The district may sell a handful of smaller buses it still owns to the company currently contracted to do the bulk of student transportation.


Drivers now working for the district could also go onto the contractor’s payroll, Palfey said. He expects to present a more detailed proposal to the school board at the next meeting, and estimates the changes could save about $80,000.


Corbett also pushed hard to reform the pension system for teachers, a system controlled by Harrisburg that has been seriously underfunded for years. Teachers pay a set annual percentage of their wages into the fund,with the state and school districts splitting any other required payments between themselves.


The amount districts pay depends on how stable the fund is. In good years when the pension fund is flush with strong return on investment, the rate districts pay has dropped to near zero percent of wages.
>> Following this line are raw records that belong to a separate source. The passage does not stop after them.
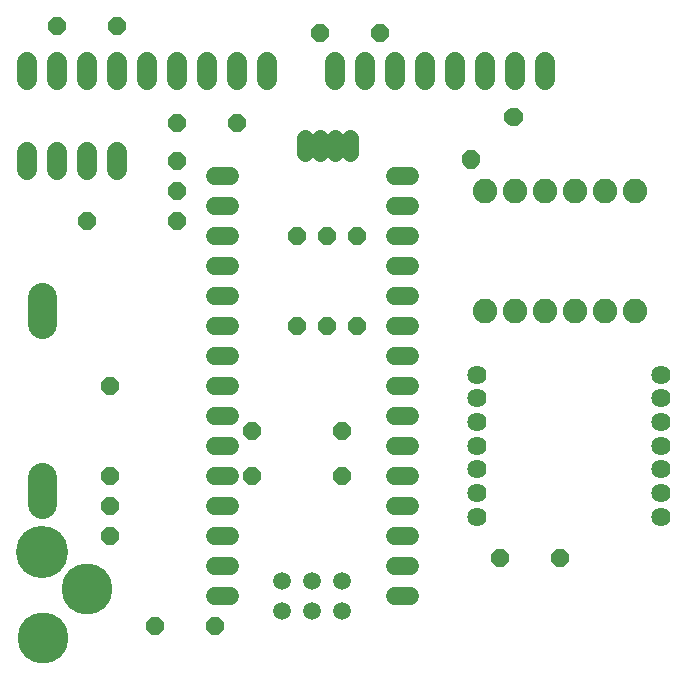
<source format=gbs>
G75*
%MOIN*%
%OFA0B0*%
%FSLAX25Y25*%
%IPPOS*%
%LPD*%
%AMOC8*
5,1,8,0,0,1.08239X$1,22.5*
%
%ADD10OC8,0.06000*%
%ADD11C,0.09650*%
%ADD12C,0.05800*%
%ADD13C,0.06800*%
%ADD14C,0.17398*%
%ADD15C,0.17000*%
%ADD16C,0.05950*%
%ADD17C,0.05950*%
%ADD18C,0.06400*%
%ADD19C,0.08200*%
%ADD20C,0.01200*%
D10*
X0051800Y0065000D03*
X0051800Y0075000D03*
X0051800Y0085000D03*
X0051800Y0115000D03*
X0099300Y0100000D03*
X0099300Y0085000D03*
X0129300Y0085000D03*
X0129300Y0100000D03*
X0124300Y0135000D03*
X0114300Y0135000D03*
X0134300Y0135000D03*
X0134300Y0165000D03*
X0124300Y0165000D03*
X0114300Y0165000D03*
X0094300Y0202500D03*
X0074300Y0202500D03*
X0074300Y0190000D03*
X0074300Y0180000D03*
X0074300Y0170000D03*
X0044300Y0170000D03*
X0034300Y0235000D03*
X0054300Y0235000D03*
X0121800Y0232500D03*
X0141800Y0232500D03*
X0181800Y0057500D03*
X0201800Y0057500D03*
X0086800Y0035000D03*
X0066800Y0035000D03*
D11*
X0029300Y0075575D02*
X0029300Y0084425D01*
X0029300Y0135575D02*
X0029300Y0144425D01*
D12*
X0116800Y0192500D02*
X0116800Y0197500D01*
X0121800Y0197500D02*
X0121800Y0192500D01*
X0126800Y0192500D02*
X0126800Y0197500D01*
X0131800Y0197500D02*
X0131800Y0192500D01*
D13*
X0126800Y0217000D02*
X0126800Y0223000D01*
X0136800Y0223000D02*
X0136800Y0217000D01*
X0146800Y0217000D02*
X0146800Y0223000D01*
X0156800Y0223000D02*
X0156800Y0217000D01*
X0166800Y0217000D02*
X0166800Y0223000D01*
X0176800Y0223000D02*
X0176800Y0217000D01*
X0186800Y0217000D02*
X0186800Y0223000D01*
X0196800Y0223000D02*
X0196800Y0217000D01*
X0104300Y0217000D02*
X0104300Y0223000D01*
X0094300Y0223000D02*
X0094300Y0217000D01*
X0084300Y0217000D02*
X0084300Y0223000D01*
X0074300Y0223000D02*
X0074300Y0217000D01*
X0064300Y0217000D02*
X0064300Y0223000D01*
X0054300Y0223000D02*
X0054300Y0217000D01*
X0044300Y0217000D02*
X0044300Y0223000D01*
X0034300Y0223000D02*
X0034300Y0217000D01*
X0024300Y0217000D02*
X0024300Y0223000D01*
X0024300Y0193000D02*
X0024300Y0187000D01*
X0034300Y0187000D02*
X0034300Y0193000D01*
X0044300Y0193000D02*
X0044300Y0187000D01*
X0054300Y0187000D02*
X0054300Y0193000D01*
D14*
X0029300Y0059637D03*
D15*
X0029400Y0030815D03*
X0044109Y0047126D03*
D16*
X0086725Y0045000D02*
X0091875Y0045000D01*
X0091875Y0055000D02*
X0086725Y0055000D01*
X0086725Y0065000D02*
X0091875Y0065000D01*
X0091875Y0075000D02*
X0086725Y0075000D01*
X0086725Y0085000D02*
X0091875Y0085000D01*
X0091875Y0095000D02*
X0086725Y0095000D01*
X0086725Y0105000D02*
X0091875Y0105000D01*
X0091875Y0115000D02*
X0086725Y0115000D01*
X0086725Y0125000D02*
X0091875Y0125000D01*
X0091875Y0135000D02*
X0086725Y0135000D01*
X0086725Y0145000D02*
X0091875Y0145000D01*
X0091875Y0155000D02*
X0086725Y0155000D01*
X0086725Y0165000D02*
X0091875Y0165000D01*
X0091875Y0175000D02*
X0086725Y0175000D01*
X0086725Y0185000D02*
X0091875Y0185000D01*
X0146725Y0185000D02*
X0151875Y0185000D01*
X0151875Y0175000D02*
X0146725Y0175000D01*
X0146725Y0165000D02*
X0151875Y0165000D01*
X0151875Y0155000D02*
X0146725Y0155000D01*
X0146725Y0145000D02*
X0151875Y0145000D01*
X0151875Y0135000D02*
X0146725Y0135000D01*
X0146725Y0125000D02*
X0151875Y0125000D01*
X0151875Y0115000D02*
X0146725Y0115000D01*
X0146725Y0105000D02*
X0151875Y0105000D01*
X0151875Y0095000D02*
X0146725Y0095000D01*
X0146725Y0085000D02*
X0151875Y0085000D01*
X0151875Y0075000D02*
X0146725Y0075000D01*
X0146725Y0065000D02*
X0151875Y0065000D01*
X0151875Y0055000D02*
X0146725Y0055000D01*
X0146725Y0045000D02*
X0151875Y0045000D01*
D17*
X0129300Y0040000D03*
X0129300Y0050000D03*
X0119300Y0050000D03*
X0119300Y0040000D03*
X0109300Y0040000D03*
X0109300Y0050000D03*
D18*
X0174300Y0071378D03*
X0174300Y0079252D03*
X0174300Y0087126D03*
X0174300Y0095000D03*
X0174300Y0102874D03*
X0174300Y0110748D03*
X0174300Y0118622D03*
X0235550Y0118622D03*
X0235550Y0110748D03*
X0235550Y0102874D03*
X0235550Y0095000D03*
X0235550Y0087126D03*
X0235550Y0079252D03*
X0235550Y0071378D03*
D19*
X0226800Y0140000D03*
X0216800Y0140000D03*
X0206800Y0140000D03*
X0196800Y0140000D03*
X0186800Y0140000D03*
X0176800Y0140000D03*
X0176800Y0180000D03*
X0186800Y0180000D03*
X0196800Y0180000D03*
X0206800Y0180000D03*
X0216800Y0180000D03*
X0226800Y0180000D03*
D20*
X0184572Y0204177D02*
X0183972Y0203577D01*
X0183972Y0205565D01*
X0185377Y0206970D01*
X0187365Y0206970D01*
X0188770Y0205565D01*
X0188770Y0203577D01*
X0187365Y0202172D01*
X0185377Y0202172D01*
X0183972Y0203577D01*
X0184872Y0203950D01*
X0184872Y0205192D01*
X0185750Y0206070D01*
X0186992Y0206070D01*
X0187870Y0205192D01*
X0187870Y0203950D01*
X0186992Y0203072D01*
X0185750Y0203072D01*
X0184872Y0203950D01*
X0185772Y0204323D01*
X0185772Y0204819D01*
X0186123Y0205170D01*
X0186619Y0205170D01*
X0186970Y0204819D01*
X0186970Y0204323D01*
X0186619Y0203972D01*
X0186123Y0203972D01*
X0185772Y0204323D01*
X0170430Y0190035D02*
X0169830Y0189435D01*
X0169830Y0191423D01*
X0171235Y0192828D01*
X0173223Y0192828D01*
X0174628Y0191423D01*
X0174628Y0189435D01*
X0173223Y0188030D01*
X0171235Y0188030D01*
X0169830Y0189435D01*
X0170730Y0189808D01*
X0170730Y0191050D01*
X0171608Y0191928D01*
X0172850Y0191928D01*
X0173728Y0191050D01*
X0173728Y0189808D01*
X0172850Y0188930D01*
X0171608Y0188930D01*
X0170730Y0189808D01*
X0171630Y0190181D01*
X0171630Y0190677D01*
X0171981Y0191028D01*
X0172477Y0191028D01*
X0172828Y0190677D01*
X0172828Y0190181D01*
X0172477Y0189830D01*
X0171981Y0189830D01*
X0171630Y0190181D01*
M02*

</source>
But the fund suffered big losses in the economic downturn of 2001, and again in the more recent recession. As a result, the percent districts must contribute has soared.


The rate climbed to 16.93 percent this year and goes up to 21.4 percent next year. It is projected to top 30 percent in the 2017-18 fiscal year. Corbett has pushed hard for pension reform without success.


At one point there was talk of lowering the 2014-15 rate a few percentage points by deferring the increase for later years, but went nowhere.


But the hefty increases have been predicted for years, so the failure to reform the system only hurts districts that didn’t take the predictions seriously.


Pension preparations


Wilkes-Barre Area has been following state recommendations to set money aside in anticipation of the increases, Przywara has said.


Hanover Area earmarked a property tax increase last year for pension contributions, Business Manager Tom Cipriano said, adding that the increase generates about $225,000 a year. At Wyoming Valley West, Rodriguez said he had budgeted for the projected increase, ignoring talk of reform.


“We try to err on the side of caution,” Rodriguez said. “Nothing was definitive when we adopted our budget.”


Hanover Area was the only district in the county without a tax increase in its final budget, though there was a hike in the preliminary proposal. Cipriano said a few pieces fell into place that helped erase the planned tax hike, most notably a change in the contract for cafeteria service that now guarantees the district will get $175,000 from the program.


The district also saved about $120,000 through a new transportation contract, even though it contracted with the same company it was using. Cipriano credits the savings to the fact that the district sought proposals from other companies rather than negotiating a contract extension without shopping around.


And Hanover Area saved $200,000 in health insurance premiums when the consortium they belong to — the Northeast Pennsylvania School District Health Trust — gave all members a one-month reduction in premiums this May.


Even with those boons, Cipriano said, school district budgeting has become so volatile he didn’t put the full amounts into the budget. The new cafeteria contract may promise $175,000, but he budgeted $150,000.


“We’re conservative when it comes to revenue,” Cipriano said. “Unless we know we’re getting it, we’re not going to budget it.”


Northwest Area


At the other end of the spectrum, Northwest Area has the biggest tax hike in the county, 4.8 percent. And that wasn’t enough. The district furloughed four teachers and terminated two others.


Those moves came despite impassioned pleas from students and residents at a May 21 meeting when the cuts were first publicly discussed. For nearly two hours people spoke in defense of the staff being cut, sometimes breaking into tears.


But Business Consultant Albert Melone said the district had little choice, and that money was so tight in the county’s smallest district it still faces a potential of being declared “distressed” by the state, a label that risks a state takeover.


A bit ironic, considering that Melone and other business managers and administrators contend local school budget woes are primarily caused by the state’s failure to pay it’s share of the costs.